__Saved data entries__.
....

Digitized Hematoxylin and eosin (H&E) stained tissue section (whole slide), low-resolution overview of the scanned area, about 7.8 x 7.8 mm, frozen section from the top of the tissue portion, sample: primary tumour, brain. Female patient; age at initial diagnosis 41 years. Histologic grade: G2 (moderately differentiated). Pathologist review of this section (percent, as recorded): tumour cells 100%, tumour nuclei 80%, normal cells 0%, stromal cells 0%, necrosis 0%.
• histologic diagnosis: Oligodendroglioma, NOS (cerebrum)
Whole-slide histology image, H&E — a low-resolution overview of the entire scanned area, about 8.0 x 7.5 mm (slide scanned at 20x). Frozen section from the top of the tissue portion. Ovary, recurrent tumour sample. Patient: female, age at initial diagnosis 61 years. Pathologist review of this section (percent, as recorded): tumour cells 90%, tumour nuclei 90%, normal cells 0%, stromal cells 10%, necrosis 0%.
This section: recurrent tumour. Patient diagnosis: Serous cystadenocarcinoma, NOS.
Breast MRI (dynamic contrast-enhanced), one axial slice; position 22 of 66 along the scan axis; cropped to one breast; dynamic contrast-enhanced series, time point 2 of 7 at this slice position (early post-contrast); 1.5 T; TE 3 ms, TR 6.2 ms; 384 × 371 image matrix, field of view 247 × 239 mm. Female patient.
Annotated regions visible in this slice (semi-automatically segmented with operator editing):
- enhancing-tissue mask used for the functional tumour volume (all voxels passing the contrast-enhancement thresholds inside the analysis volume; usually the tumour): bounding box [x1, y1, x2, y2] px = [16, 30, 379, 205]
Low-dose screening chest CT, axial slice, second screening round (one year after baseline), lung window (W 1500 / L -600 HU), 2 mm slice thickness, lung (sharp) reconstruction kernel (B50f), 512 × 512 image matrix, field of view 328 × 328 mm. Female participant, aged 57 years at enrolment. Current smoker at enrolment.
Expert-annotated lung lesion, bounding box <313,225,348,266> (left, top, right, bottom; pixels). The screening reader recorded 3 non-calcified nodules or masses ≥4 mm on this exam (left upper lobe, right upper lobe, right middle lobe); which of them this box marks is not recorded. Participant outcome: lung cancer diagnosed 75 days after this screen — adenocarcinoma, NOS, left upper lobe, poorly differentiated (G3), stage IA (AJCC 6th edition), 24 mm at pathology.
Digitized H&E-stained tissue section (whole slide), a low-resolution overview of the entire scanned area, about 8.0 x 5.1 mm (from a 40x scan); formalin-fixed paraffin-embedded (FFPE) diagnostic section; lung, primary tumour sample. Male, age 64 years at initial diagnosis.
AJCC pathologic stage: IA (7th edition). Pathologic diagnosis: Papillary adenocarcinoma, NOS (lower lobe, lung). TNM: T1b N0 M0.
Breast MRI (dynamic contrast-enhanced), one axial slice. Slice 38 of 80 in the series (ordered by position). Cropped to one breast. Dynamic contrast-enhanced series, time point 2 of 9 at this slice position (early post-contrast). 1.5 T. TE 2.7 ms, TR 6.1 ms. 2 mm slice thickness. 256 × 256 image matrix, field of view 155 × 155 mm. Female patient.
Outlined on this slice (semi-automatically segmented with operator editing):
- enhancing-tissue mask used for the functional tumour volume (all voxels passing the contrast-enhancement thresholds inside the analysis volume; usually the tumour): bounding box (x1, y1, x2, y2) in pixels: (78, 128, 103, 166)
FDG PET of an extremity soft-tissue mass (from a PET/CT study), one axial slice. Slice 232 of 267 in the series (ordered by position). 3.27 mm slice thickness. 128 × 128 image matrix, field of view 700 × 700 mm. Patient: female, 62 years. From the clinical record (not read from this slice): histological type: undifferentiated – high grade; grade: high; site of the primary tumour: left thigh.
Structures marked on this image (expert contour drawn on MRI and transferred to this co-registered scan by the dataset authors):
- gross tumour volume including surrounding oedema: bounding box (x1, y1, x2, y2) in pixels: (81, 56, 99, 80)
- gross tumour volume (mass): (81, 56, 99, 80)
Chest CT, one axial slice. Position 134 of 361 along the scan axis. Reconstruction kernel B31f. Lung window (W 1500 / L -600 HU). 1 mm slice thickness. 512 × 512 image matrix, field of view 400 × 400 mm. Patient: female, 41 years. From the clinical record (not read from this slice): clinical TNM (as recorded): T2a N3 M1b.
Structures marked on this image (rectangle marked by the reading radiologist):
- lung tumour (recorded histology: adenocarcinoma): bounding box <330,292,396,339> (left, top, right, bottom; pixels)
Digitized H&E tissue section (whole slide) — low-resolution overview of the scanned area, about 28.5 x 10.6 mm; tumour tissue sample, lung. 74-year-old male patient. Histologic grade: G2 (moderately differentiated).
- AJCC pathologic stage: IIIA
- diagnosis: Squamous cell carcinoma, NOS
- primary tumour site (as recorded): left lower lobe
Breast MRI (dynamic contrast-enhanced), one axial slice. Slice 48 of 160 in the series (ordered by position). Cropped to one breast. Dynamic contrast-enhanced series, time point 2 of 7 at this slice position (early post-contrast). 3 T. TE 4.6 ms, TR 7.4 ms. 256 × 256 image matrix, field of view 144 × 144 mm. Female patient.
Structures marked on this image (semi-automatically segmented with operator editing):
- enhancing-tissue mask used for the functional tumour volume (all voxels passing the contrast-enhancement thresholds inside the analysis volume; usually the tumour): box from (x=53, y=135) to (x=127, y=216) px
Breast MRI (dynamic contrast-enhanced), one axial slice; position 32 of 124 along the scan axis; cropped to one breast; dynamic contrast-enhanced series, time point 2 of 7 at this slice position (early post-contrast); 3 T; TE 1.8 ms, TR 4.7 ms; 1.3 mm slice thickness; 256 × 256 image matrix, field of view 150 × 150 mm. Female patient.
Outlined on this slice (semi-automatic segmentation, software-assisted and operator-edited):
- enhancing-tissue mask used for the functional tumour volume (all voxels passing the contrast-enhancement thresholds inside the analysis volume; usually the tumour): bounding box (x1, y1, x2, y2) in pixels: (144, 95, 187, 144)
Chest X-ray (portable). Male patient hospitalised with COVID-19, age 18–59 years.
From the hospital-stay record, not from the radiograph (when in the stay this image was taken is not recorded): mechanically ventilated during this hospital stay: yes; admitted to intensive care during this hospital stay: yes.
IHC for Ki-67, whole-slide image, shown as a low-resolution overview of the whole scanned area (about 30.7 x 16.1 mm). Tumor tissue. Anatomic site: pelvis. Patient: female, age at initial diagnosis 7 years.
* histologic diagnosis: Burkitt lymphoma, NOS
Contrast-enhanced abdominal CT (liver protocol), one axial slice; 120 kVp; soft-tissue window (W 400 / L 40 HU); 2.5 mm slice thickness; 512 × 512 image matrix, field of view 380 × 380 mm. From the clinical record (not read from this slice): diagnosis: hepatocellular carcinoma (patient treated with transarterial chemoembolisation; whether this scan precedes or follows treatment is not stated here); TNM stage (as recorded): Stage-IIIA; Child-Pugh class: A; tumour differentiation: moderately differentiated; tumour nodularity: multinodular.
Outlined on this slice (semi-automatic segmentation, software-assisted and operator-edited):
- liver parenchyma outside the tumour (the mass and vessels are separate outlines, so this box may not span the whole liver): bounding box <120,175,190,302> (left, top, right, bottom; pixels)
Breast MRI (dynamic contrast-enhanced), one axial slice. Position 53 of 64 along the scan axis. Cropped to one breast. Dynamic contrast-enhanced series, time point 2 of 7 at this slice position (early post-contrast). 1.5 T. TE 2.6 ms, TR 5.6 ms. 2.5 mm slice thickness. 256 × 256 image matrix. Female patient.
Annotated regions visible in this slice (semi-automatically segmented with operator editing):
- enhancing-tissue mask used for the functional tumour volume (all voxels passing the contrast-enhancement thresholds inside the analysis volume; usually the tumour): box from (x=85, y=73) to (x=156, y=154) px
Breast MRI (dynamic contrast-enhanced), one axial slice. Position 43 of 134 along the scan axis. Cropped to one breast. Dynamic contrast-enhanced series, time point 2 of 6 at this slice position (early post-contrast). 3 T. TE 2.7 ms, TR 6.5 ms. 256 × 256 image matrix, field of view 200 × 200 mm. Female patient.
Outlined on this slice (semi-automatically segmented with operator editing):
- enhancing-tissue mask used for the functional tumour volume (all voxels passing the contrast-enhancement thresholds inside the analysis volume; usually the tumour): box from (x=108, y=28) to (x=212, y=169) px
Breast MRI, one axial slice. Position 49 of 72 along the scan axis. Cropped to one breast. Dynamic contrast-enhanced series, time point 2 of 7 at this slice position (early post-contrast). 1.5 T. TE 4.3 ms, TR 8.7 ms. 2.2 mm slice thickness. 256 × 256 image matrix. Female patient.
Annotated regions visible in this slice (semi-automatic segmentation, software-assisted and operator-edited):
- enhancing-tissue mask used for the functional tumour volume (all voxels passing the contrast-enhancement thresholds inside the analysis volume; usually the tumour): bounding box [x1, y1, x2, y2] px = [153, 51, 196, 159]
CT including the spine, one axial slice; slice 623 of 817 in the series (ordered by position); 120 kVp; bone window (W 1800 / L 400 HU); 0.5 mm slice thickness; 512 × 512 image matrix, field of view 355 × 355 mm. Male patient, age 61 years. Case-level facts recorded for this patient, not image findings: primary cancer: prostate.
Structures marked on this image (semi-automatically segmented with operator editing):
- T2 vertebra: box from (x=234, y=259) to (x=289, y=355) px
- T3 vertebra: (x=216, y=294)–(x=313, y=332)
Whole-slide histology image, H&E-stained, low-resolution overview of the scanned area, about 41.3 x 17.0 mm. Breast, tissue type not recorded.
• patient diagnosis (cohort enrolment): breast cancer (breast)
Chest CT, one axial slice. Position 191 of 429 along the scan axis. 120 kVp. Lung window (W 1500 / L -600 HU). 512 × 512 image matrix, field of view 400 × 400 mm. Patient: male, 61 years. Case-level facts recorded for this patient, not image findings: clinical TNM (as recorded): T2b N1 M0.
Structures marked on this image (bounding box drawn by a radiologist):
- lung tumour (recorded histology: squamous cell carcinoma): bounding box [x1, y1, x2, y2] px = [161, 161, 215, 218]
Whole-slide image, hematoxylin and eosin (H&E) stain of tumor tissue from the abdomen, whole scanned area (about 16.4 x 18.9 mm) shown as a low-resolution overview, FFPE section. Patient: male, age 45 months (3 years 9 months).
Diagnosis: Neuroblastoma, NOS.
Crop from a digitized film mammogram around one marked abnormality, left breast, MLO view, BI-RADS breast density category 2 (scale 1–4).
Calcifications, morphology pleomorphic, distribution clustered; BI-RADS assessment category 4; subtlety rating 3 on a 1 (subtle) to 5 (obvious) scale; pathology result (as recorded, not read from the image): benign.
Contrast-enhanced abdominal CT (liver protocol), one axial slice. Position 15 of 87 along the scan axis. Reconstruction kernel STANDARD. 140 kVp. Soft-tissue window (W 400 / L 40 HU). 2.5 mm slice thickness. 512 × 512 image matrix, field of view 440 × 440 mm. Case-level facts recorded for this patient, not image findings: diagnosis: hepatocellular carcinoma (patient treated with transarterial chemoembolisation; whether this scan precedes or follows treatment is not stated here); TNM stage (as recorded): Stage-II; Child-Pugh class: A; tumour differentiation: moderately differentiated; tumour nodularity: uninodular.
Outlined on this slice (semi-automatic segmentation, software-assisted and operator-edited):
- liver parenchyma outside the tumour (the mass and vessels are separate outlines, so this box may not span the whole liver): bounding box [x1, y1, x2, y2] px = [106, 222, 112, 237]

....

__Exercise directions__.
From the records above, quote only the lines running from the line with "Whole-slide histology image, H&E-stained, low-resolution" to the line with "Calcifications, morphology pleomorphic, distribution", both lines included.

__Answer space__.
Whole-slide histology image, H&E-stained, low-resolution overview of the scanned area, about 41.3 x 17.0 mm. Breast, tissue type not recorded.
• patient diagnosis (cohort enrolment): breast cancer (breast)
Chest CT, one axial slice. Position 191 of 429 along the scan axis. 120 kVp. Lung window (W 1500 / L -600 HU). 512 × 512 image matrix, field of view 400 × 400 mm. Patient: male, 61 years. Case-level facts recorded for this patient, not image findings: clinical TNM (as recorded): T2b N1 M0.
Structures marked on this image (bounding box drawn by a radiologist):
- lung tumour (recorded histology: squamous cell carcinoma): bounding box [x1, y1, x2, y2] px = [161, 161, 215, 218]
Whole-slide image, hematoxylin and eosin (H&E) stain of tumor tissue from the abdomen, whole scanned area (about 16.4 x 18.9 mm) shown as a low-resolution overview, FFPE section. Patient: male, age 45 months (3 years 9 months).
Diagnosis: Neuroblastoma, NOS.
Crop from a digitized film mammogram around one marked abnormality, left breast, MLO view, BI-RADS breast density category 2 (scale 1–4).
Calcifications, morphology pleomorphic, distribution clustered; BI-RADS assessment category 4; subtlety rating 3 on a 1 (subtle) to 5 (obvious) scale; pathology result (as recorded, not read from the image): benign.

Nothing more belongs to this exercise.